The COVID-19 crisis generated the largest economic contraction ever recorded in Cabo Verde - 14.8% in 2020, the second largest in Sub-Saharan Africa - and exposed the country's economic vulnerabilities. However, Cabo Verde is showing signs that it is recovering, albeit gradually. According to the second Cabo Verde Economic Update, real GDP grew by 7 % in 2021.
This recovery, during the second half of 2021, is due to an efficient vaccination campaign, which secured the country with the fourth best vaccination rate in Sub-Saharan Africa, with 108.85 doses per 100 people. Poverty has reduced slightly, both at urban centers and rural areas. In rural areas, with the resumption of growth in agriculture and fishing, poverty has reduced by 3 percentage points, from 45 % in 2020. Urban poverty also declined by 2 percentage points to 28 % in 2021, an indicator that reflects the recovery in services (particularly trade), transportation, and public services.
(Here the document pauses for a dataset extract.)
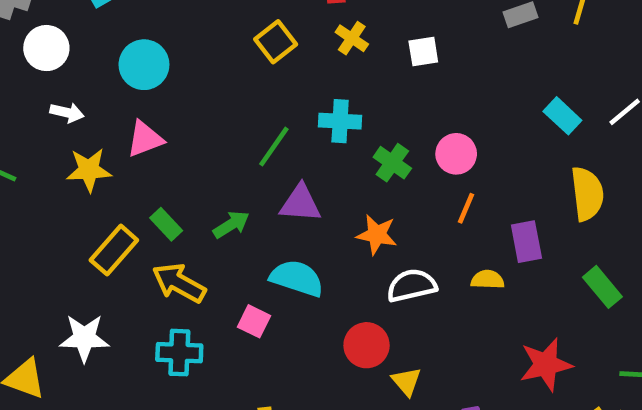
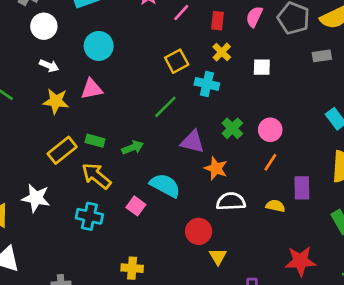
yellow square: (276, 42) -> (177, 61), moved
cyan cross: (340, 121) -> (207, 84), moved
purple triangle: (300, 203) -> (193, 142), moved
green rectangle: (166, 224) -> (95, 141), turned -42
However, the report highlights that, due to the COVID-19 crisis, public debt, which had been on a downward trajectory since 2017, increased sharply to 155.3 % of GDP in 2021. The country resorted to new concessional external borrowing and the issuance of Treasury bonds to cover fiscal financing needs, causing hard-won gains in reducing public debt to be nullified. To achieve sustainable debt dynamics, it is essential to implement prudent borrowing policies and strengthen debt management, as well as measures to improve the functioning of the public securities market.
Against this backdrop, the revival of the tourism sector, driven by one of the highest vaccination rates in Africa, predicted that a strong post-COVID-19 economic recovery could take place by 2022. However, growth forecasts in the short term have been reduced and real GDP growth is projected at 4 % in 2022, constrained by the adverse inflationary repercussions of the war in Ukraine. While GDP is expected to rise gradually from 2022 onward, it should be noted that this outlook is dependent on downside risks stemming from further variants of COVID-19, the unfolding war situation in Ukraine and climate change shocks.